FRAGMENTO MOSTRADO:
____

Una vez que tuvo los temas, llamó a amigos para que cubrieran puestos clave. Pilchas para la desnudez. Martín Aloé en bajo, Colo Belmonte en bombos, Fernando Samalea en bandonén, en fin, camaradas de aquellos años: Tito Losavio, Daniel Melingo, Gustavo Semmartin, Moska Lorenzo, Martín Bruhn y el omnipresente Schachtel. Alejandro Terán hizo una maravilla con un tema extraño, que debajo de una apariencia infantil esconde el desamor: “Abejita”. El arreglo de cuerdas entreverado al arpegio de la guitarra criolla tiene una irresistible aura a Nick Drake. Futuro imperfecto no es lo que se considera “un disco de separación”, aunque hay letras de ruptura. Como la de “Vení a buscarme”: “Vení a buscarme, sin vos no sabré volver / Salí, arriésgate, antes que no se pueda ver / No cuentes más, ya es bastante / y casi es la hora de dejar de jugar y abrazarse…” “Sueño de libertad” remite al hemisferio folk de Led Zeppelin; “Juan dice” es, señala Piccolini, “la deconstrucción de una polca paraguaya”. En “La comida” (y su frase fuerza: “gritó gol la gilada”) aparece la voz oscura e inmensa de Daniel Melingo. Uno de los últimos temas, “Poeta”, larga con un piano que enseguida marca, otra vez, una baguala y la voz de Picco entonando como si estuviera en una calleja de Humahuaca: “Hay que vivir soñando, que somos miguitas de nada”.
Se advierte un respeto por la palabra, por la poesía, por esa peculiar música que puede tener una frase.
-Me interesa la poesía. Incluso antes de estudiar Letras, me gustaba gente como Jack Kerouac, Juan Gelman, la generación española del 27… La poesía tiene algo genial: cuando te habla, te habla. Explicarla es romperla. Hay una frase de Aldo Pellegrini que dice que se llama poesía “a todo aquello que cierra la puerta a los imbéciles”. Es maravillosa. A veces siento como lector que esa puerta se me abre un poco, pero como autor es un enigma. Hay que saber mirarse a través de los otros. Ahora estoy leyendo poco y nada. El libro que tengo en mi mesa de luz desde hace bastante es el I Ching.
Mirando atrás, ¿sentís coherencia en tu obra?

____

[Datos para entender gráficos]
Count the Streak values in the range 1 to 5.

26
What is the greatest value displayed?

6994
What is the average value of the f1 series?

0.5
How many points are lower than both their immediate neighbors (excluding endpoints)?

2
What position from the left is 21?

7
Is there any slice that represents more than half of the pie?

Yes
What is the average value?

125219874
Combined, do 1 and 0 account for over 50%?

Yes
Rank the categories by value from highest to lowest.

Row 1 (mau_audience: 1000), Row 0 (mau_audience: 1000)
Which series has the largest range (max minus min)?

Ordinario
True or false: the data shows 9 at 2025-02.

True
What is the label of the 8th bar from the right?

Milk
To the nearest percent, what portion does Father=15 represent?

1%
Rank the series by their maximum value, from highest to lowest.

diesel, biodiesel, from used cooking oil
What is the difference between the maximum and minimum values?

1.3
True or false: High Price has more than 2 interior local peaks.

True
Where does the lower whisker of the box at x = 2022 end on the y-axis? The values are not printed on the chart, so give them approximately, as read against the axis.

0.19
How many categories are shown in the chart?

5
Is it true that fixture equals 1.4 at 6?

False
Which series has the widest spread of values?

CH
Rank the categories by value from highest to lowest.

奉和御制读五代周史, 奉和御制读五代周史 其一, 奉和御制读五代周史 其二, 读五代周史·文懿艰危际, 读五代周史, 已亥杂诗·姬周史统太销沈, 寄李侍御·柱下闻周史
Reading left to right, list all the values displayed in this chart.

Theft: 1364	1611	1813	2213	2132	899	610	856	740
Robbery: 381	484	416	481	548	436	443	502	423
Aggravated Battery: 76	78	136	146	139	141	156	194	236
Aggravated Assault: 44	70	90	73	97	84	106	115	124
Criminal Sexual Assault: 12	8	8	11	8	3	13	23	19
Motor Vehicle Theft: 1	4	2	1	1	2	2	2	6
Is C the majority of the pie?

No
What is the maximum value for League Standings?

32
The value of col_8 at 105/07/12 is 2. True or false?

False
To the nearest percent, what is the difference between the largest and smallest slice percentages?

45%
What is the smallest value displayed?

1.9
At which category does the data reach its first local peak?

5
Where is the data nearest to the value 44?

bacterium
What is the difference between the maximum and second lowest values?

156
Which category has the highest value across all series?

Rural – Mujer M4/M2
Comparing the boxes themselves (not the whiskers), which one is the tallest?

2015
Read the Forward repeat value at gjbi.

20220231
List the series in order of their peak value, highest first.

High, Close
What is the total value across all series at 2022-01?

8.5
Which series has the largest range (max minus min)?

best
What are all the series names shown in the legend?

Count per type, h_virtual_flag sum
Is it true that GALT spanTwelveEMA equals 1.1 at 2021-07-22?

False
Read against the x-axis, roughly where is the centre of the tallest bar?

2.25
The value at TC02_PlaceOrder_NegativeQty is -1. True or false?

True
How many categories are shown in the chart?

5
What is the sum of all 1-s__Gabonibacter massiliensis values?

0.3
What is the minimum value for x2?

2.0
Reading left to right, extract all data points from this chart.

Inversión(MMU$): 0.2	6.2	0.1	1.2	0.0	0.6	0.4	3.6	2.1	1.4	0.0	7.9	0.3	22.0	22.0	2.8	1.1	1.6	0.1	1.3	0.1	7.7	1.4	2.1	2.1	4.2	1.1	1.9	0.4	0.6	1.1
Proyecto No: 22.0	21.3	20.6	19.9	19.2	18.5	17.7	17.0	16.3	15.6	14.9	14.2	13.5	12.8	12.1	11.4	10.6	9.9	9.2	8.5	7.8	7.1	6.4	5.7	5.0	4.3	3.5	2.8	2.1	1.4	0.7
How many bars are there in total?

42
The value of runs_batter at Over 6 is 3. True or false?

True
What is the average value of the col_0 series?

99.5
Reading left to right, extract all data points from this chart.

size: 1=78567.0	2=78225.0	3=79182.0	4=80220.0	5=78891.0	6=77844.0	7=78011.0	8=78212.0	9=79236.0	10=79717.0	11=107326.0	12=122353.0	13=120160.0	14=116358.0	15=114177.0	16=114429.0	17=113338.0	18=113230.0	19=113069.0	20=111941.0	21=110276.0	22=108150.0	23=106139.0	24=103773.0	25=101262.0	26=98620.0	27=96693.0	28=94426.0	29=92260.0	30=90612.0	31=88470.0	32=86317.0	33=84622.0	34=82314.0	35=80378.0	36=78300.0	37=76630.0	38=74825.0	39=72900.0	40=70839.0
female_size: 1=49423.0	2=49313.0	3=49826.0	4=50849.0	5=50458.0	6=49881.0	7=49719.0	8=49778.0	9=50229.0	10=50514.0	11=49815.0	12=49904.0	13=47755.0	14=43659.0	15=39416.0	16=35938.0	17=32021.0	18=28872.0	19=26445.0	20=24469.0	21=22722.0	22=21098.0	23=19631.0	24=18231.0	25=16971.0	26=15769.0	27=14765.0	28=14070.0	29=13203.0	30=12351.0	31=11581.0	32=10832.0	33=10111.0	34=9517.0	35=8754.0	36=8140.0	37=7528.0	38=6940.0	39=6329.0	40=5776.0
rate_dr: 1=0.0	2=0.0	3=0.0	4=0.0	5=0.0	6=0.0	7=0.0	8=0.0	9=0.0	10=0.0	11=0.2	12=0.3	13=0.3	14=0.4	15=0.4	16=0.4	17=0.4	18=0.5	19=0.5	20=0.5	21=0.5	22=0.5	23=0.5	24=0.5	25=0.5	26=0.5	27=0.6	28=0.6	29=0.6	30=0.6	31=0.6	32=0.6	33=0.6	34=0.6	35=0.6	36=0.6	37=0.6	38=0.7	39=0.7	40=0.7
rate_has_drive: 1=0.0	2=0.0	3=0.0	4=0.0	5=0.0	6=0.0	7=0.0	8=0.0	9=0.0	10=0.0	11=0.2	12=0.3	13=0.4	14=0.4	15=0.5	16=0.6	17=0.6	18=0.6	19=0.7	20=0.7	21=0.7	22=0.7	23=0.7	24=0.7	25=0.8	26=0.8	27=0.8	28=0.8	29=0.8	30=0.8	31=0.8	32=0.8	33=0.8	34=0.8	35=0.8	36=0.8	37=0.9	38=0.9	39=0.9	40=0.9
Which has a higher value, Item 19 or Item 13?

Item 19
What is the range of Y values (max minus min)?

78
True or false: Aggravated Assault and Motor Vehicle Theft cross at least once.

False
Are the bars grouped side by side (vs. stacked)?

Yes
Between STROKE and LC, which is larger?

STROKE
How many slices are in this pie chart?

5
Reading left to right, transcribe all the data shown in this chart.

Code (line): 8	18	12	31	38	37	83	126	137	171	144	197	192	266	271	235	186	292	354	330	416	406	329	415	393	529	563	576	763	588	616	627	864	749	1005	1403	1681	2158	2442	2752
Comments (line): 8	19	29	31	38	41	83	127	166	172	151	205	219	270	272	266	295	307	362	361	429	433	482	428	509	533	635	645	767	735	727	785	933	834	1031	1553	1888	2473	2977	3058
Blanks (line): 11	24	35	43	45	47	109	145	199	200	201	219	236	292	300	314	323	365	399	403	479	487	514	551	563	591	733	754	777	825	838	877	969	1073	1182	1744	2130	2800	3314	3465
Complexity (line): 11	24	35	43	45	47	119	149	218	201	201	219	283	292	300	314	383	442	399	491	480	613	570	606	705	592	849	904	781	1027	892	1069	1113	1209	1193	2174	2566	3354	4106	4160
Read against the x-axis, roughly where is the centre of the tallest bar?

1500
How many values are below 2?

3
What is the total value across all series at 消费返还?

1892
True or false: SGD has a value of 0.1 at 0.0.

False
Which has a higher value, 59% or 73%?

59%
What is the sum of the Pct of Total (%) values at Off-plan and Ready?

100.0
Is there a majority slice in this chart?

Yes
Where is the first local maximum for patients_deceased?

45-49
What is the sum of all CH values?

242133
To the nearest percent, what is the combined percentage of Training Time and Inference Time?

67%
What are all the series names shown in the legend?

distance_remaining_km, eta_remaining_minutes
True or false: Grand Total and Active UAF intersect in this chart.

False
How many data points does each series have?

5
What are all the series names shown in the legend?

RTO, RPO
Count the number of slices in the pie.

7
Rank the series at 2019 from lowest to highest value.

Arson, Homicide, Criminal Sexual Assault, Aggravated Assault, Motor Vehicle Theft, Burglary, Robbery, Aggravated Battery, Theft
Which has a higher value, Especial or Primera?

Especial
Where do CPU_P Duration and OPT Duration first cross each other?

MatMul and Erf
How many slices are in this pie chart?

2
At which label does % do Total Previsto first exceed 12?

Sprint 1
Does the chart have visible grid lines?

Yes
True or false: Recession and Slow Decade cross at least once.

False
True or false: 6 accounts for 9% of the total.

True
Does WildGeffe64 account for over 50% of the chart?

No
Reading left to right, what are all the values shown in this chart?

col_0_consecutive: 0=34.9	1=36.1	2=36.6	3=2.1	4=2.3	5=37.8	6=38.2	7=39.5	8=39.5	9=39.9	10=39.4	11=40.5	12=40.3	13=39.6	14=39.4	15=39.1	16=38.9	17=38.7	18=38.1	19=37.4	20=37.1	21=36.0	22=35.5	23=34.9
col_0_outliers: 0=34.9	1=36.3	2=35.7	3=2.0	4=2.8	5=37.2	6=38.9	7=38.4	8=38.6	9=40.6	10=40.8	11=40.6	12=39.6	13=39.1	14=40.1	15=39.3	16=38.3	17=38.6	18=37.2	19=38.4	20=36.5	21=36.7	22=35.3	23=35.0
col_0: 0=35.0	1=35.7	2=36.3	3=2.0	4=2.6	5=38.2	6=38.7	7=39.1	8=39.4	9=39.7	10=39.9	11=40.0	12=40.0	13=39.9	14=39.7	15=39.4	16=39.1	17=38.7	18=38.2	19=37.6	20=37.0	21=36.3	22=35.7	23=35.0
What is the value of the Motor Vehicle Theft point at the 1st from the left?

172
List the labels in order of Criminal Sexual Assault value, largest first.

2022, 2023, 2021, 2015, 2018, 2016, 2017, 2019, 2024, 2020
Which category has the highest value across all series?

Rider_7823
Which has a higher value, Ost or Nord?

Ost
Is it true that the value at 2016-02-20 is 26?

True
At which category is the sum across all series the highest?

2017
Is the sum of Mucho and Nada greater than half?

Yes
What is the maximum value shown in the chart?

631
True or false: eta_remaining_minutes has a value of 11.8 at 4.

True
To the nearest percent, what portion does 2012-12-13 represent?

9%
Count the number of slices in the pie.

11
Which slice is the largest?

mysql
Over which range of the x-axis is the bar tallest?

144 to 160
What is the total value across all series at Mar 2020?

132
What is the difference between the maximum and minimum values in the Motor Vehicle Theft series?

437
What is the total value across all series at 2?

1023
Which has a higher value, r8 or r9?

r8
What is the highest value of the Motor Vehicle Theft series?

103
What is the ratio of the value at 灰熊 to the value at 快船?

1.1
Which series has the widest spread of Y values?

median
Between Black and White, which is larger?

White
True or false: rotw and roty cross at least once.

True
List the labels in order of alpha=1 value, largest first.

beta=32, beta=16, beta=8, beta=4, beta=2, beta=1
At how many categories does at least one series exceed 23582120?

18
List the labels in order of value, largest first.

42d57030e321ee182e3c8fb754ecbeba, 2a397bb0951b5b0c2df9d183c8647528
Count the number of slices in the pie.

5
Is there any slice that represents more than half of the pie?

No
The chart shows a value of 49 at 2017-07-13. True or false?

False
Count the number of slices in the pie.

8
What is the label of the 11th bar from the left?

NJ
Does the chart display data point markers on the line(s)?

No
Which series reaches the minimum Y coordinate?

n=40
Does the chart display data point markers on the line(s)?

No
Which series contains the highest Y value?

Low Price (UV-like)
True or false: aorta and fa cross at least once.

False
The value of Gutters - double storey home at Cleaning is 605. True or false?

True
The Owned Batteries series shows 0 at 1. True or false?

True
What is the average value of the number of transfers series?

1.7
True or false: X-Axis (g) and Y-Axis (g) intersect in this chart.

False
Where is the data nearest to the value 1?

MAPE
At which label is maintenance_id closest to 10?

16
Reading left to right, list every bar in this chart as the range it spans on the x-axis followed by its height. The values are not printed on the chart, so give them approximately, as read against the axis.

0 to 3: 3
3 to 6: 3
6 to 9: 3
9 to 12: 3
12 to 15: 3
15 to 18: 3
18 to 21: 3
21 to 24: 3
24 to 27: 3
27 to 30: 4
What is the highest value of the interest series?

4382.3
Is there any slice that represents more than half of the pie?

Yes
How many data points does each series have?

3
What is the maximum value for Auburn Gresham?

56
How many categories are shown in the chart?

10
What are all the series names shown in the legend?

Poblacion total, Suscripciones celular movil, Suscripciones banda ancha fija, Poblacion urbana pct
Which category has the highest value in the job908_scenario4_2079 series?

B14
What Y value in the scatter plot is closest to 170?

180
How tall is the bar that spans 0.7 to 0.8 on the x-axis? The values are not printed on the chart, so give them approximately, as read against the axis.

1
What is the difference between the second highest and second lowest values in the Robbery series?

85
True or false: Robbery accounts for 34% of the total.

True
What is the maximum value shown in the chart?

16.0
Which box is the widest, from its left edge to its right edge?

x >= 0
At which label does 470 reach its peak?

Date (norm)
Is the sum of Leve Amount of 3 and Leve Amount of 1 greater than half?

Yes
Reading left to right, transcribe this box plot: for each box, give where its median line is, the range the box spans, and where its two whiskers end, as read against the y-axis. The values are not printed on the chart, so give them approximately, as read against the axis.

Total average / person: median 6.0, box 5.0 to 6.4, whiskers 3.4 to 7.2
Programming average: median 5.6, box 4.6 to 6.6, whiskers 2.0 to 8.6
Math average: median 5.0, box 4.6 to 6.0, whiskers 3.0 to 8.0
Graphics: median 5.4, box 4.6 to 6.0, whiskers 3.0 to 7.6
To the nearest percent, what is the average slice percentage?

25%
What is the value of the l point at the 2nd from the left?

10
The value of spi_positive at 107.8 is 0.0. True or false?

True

____

CONSIGNA A: Devuelve, copiado tal cual de la entrevista sobre el disco Futuro imperfecto, el tramo que empieza en las palabras "Se advierte un" y termina después de "el I Ching.".
CONSIGNA B: Sigue la entrevista sobre el disco Futuro imperfecto desde el punto donde se detiene.

RESULTADO A:
Se advierte un respeto por la palabra, por la poesía, por esa peculiar música que puede tener una frase.
-Me interesa la poesía. Incluso antes de estudiar Letras, me gustaba gente como Jack Kerouac, Juan Gelman, la generación española del 27… La poesía tiene algo genial: cuando te habla, te habla. Explicarla es romperla. Hay una frase de Aldo Pellegrini que dice que se llama poesía “a todo aquello que cierra la puerta a los imbéciles”. Es maravillosa. A veces siento como lector que esa puerta se me abre un poco, pero como autor es un enigma. Hay que saber mirarse a través de los otros. Ahora estoy leyendo poco y nada. El libro que tengo en mi mesa de luz desde hace bastante es el I Ching.

RESULTADO B:
-Hice cosas muy distintas pero sí, siento una coherencia. Si te ponés a pensar, este disco no es tan diferente a Pachuco Cadáver. Tiene pocos elementos, es austero… Hay gente que cree que yo soy indie. Y nada que ver. El indie es confesional, se mira al ombligo, no tiene tensión, drama. Los españoles, sobre todo, eran insoportables: “Hoy me tomé una cerveza en el bar, y vi a una chica y me fumé un porro, mal”… Esa puede ser la letra de una de esas bandas. ¿A quién le importa? Lo mío es diferente: busco la tensión, el drama. Esto que estoy haciendo ahora lo siento afín a Pachuco, es la misma trama. Yo en los ’90 decía que con Pachuco hacíamos “taxi rock”: éramos tan pocos y necesitábamos tan poco que entrábamos todos, músicos e instrumentos, en un taxi. Ahora es igual.
¿Cómo conciliás todo esto con tus cuestionamientos al rock?
-Como puedo. Yo me gusto más ahora. Ciertos sentidos comunes se derritieron y florecieron otros. Los textos y la música reflejan eso. Me interesa la canción desnuda. Ahí no podés pinchar nada, no podés meter un autotune. No podés esconder la voz simplemente porque no tenés dónde esconderla. Lo único que para mí es importante es la onda. Es una idea medio punk. ¿Tiene onda? ¿Es honesto? Listo, ya está. No se necesita mucho más.
Futuro imperfecto se edita el mes proximo, a través del Club del Disco. Los simples "Don Distante" y "Abejitas" ya se pueden escuchar online.